→ **Activity list**:
**1.** Repeat the stretch of the MS MPI forum thread from "I have two machines" through "name and password.".
**2.** List each distinct error number that appears in the MS MPI forum thread.
**3.** In the MS MPI forum thread, which version of MS MPI is installed on the two machines?
==== Reading passage ====
MS MPI Permission errors - windows

I have two machines both with MS MPI 7.1 installed, one called SERVER and one called COMPUTE.
The machines are set up on LAN in a simple windows workgroup (No DA), and both have an account with the same name and password.
Both are running the MSMPILaunchSvc service.
Both machines can execute MPI jobs locally, verified by testing with the hostname command
SERVER> mpiexec -hosts 1 SERVER 1 hostname
SERVER
or
COMPUTE> mpiexec -hosts 1 COMPUTE 1 hostname
COMPUTE
in a terminal on the machines themselves.
I have disabled the firewall on both machines to make things easier.
My problem is I can not get MPI to run jobs from SERVER on a remote host:
1: SERVER with MSMPILaunchSvc -> COMPUTE with MSMPILaunchSvc
SERVER> mpiexec -hosts 1 COMPUTE 1 hostname -pwd
ERROR: Failed RpcCliCreateContext error 1722
Aborting: mpiexec on SERVER is unable to connect to the smpd service on COMPUTE:8677
Other MPI error, error stack:
connect failed - The RPC server is unavailable. (errno 1722)
What's even more frustrating here is that only sometimes I get prompted to enter a password. It suggests SERVER\Maarten as the user for COMPUTE, the account I am already logged in as on SERVER and shouldn't exist on COMPUTE (should be COMPUTE\Maarten then?). Nonetheless it also fails:
SERVER>mpiexec -hosts 1 COMPUTE 1 hostname.exe -pwd
Enter Password for SERVER\Maarten:
Save Credentials[y|n]? n
ERROR: Failed to connect to SMPD Manager Instance error 1726
Aborting: mpiexec on SERVER is unable to connect to the
smpd manager on COMPUTE:50915 error 1726
2: COMPUTE with MSMPILaunchSvc -> SERVER with MSMPILaunchSvc
COMPUTE> mpiexec -hosts 1 SERVER 1 hostname -pwd
ERROR: Failed RpcCliCreateContext error 5
Aborting: mpiexec on COMPUTE is unable to connect to the smpd service on SERVER:8677
Other MPI error, error stack:
connect failed - Access is denied. (errno 5)
3: COMPUTE with MSMPILaunchSvc -> SERVER with smpd daemon
Aborting: mpiexec on COMPUTE is unable to connect to the smpd service on SERVER:8677
Other MPI error, error stack:
connect failed - Access is denied. (errno 5)
==== Information supplied ====
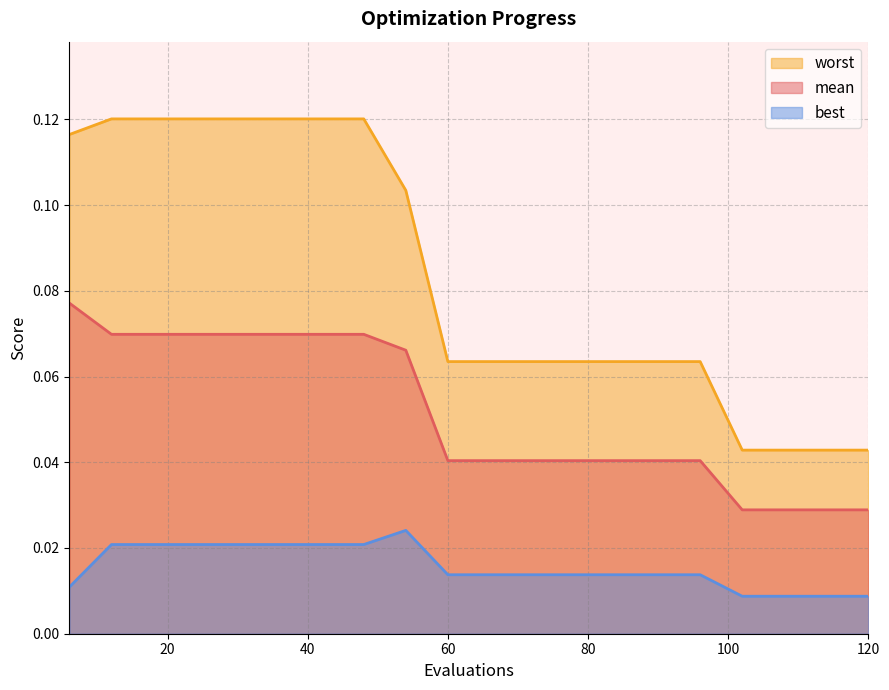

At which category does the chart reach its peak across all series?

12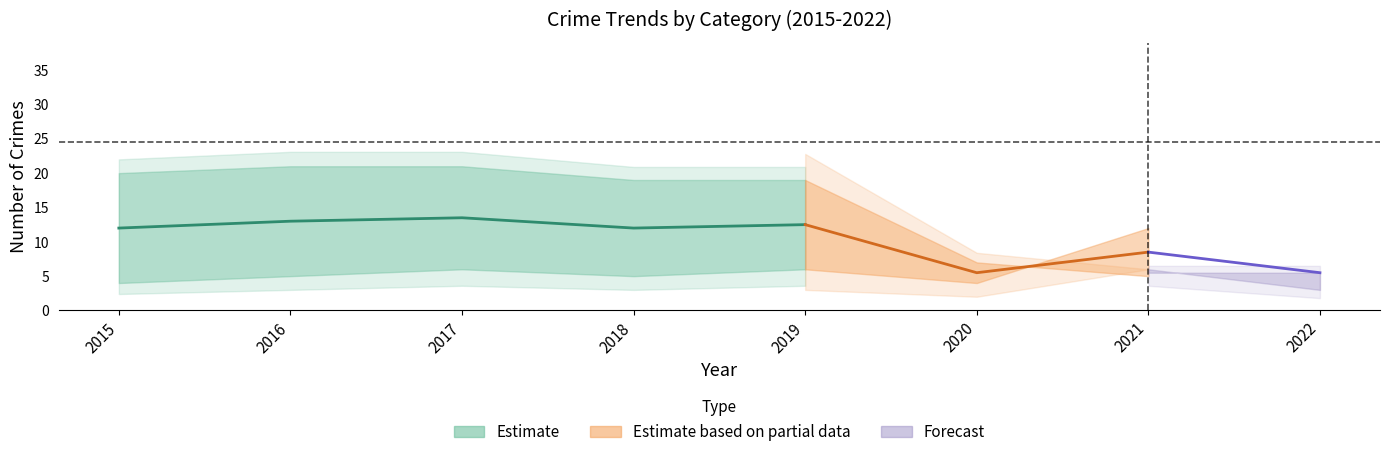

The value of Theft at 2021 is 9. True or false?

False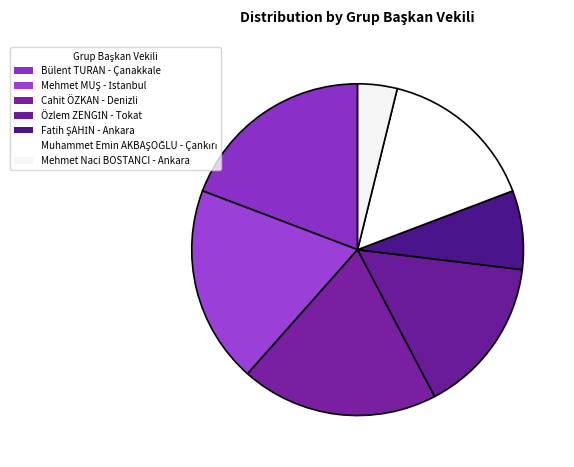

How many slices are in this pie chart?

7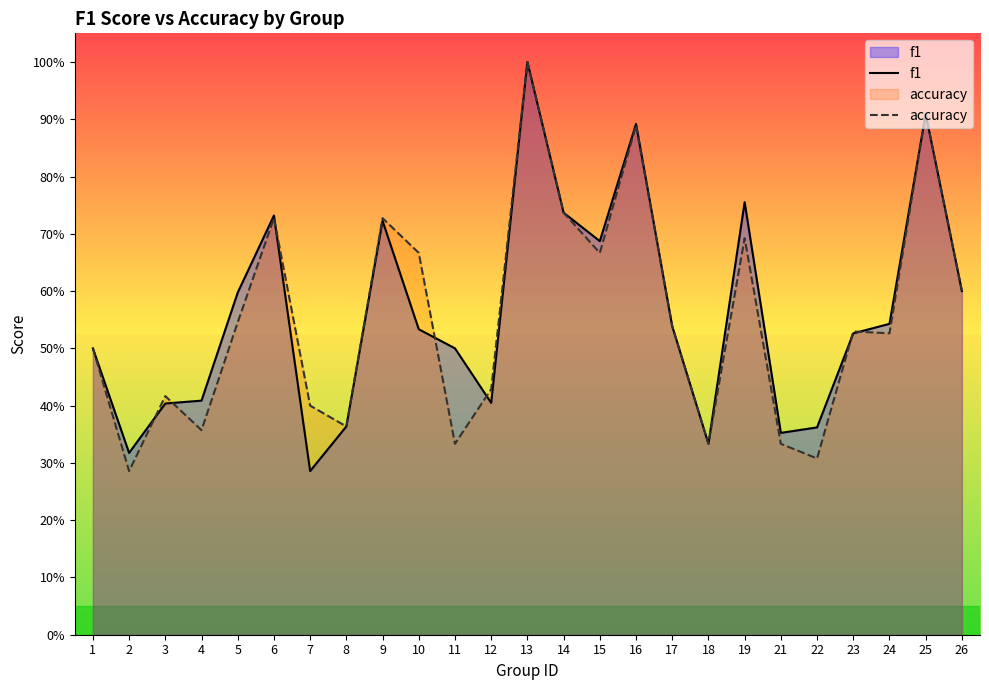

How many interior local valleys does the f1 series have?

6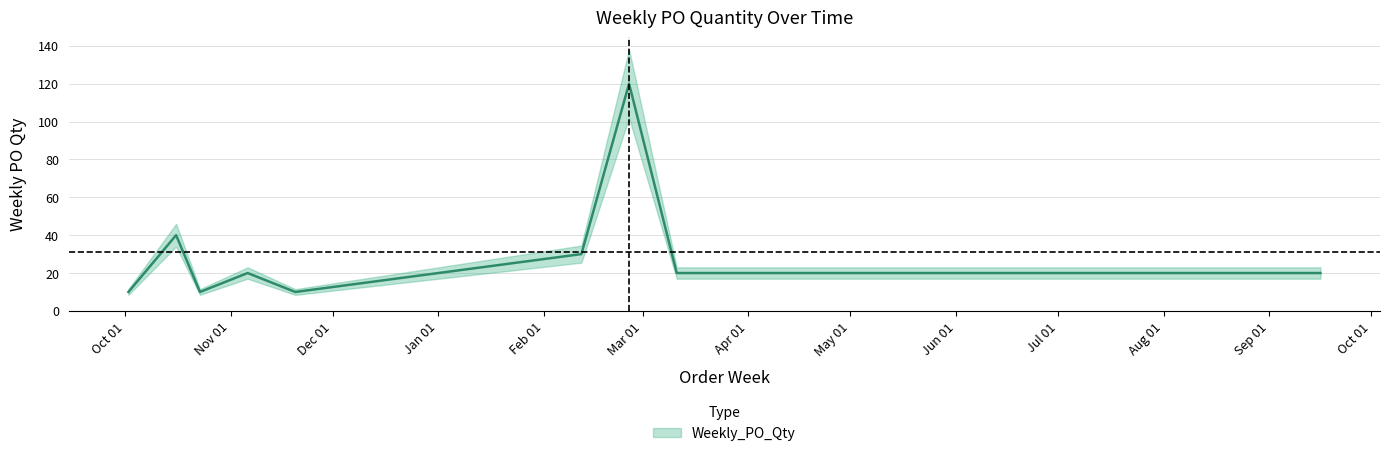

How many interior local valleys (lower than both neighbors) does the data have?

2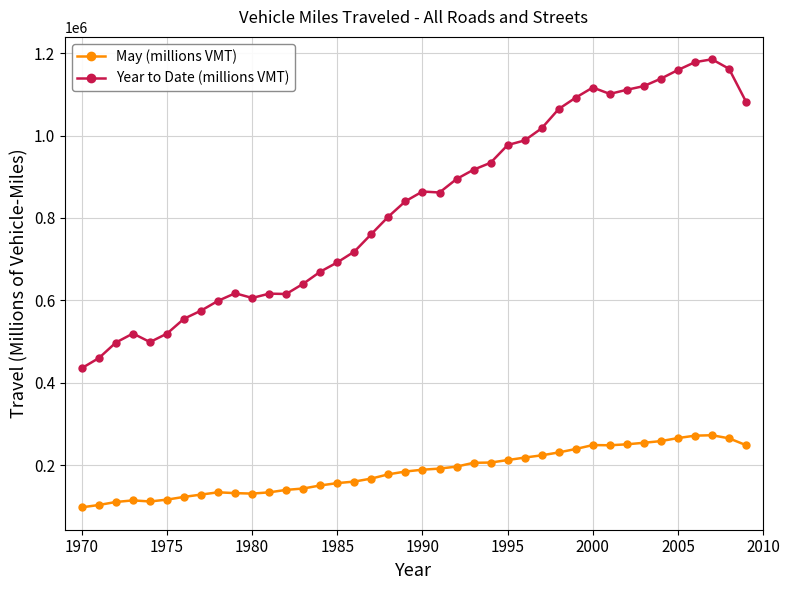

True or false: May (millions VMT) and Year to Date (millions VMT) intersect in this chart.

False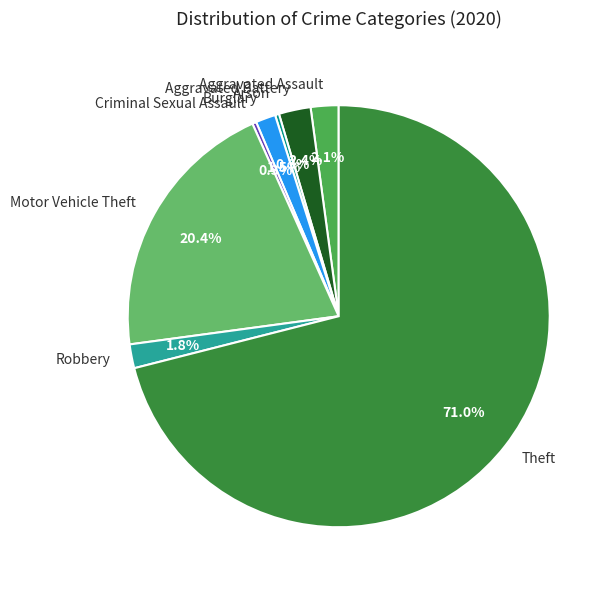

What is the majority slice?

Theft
====
→ **Solutions below**:
**1.**
I have two machines both with MS MPI 7.1 installed, one called SERVER and one called COMPUTE.
The machines are set up on LAN in a simple windows workgroup (No DA), and both have an account with the same name and password.

**2.** 1722, 1726, 5

**3.** MS MPI 7.1